A circuit is powered by a 5 V battery and has 0.2 A of current through it. If the circuit contains two resistors connected in series and one of the resistors has a resistance of 5 Ω, what is the resistance of the other resistor?
5 Ω * 0.2 A = 1 V
the other resistor is responsible for the remaining 4 V
... ? Ω * 0.2 A = 4 V
To determine the resistance of the other resistor in the circuit, we can use Ohm's Law, which states that resistance (R) is equal to voltage (V) divided by current (I).
In this case, we know that the battery voltage (V) is 5 V, and the current (I) through the circuit is 0.2 A.

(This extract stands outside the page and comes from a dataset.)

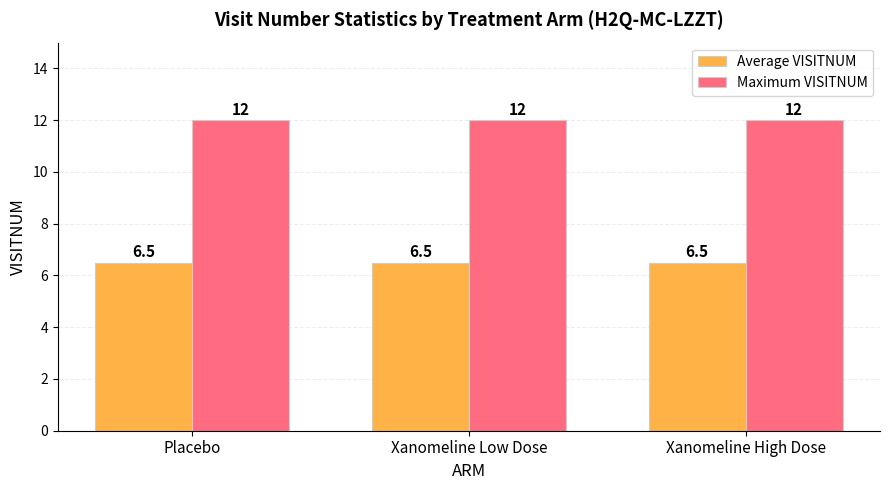

Rank the series at Placebo from lowest to highest value.

Average VISITNUM, Maximum VISITNUM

First, let's find the total resistance of the circuit. Since the two resistors are connected in series, the total resistance (R_total) is the sum of the individual resistances.
R_total = R1 + R2
Given that R1 (the resistance of one resistor) is 5 Ω, we can substitute this value into the equation:
R_total = 5 Ω + R2
Now we can use Ohm's Law to find the resistance of the other resistor (R2).
R_total = V / I
Substituting the known values:
5 Ω + R2 = 5 V / 0.2 A
Simplifying the equation, we can solve for R2:
R2 = (5 V / 0.2 A) - 5 Ω
R2 = 25 Ω / 0.2 A - 5 Ω
R2 = 125 Ω / 1 A - 5 Ω
R2 = 125 Ω - 5 Ω
R2 = 120 Ω
Therefore, the resistance of the other resistor in the circuit is 120 Ω.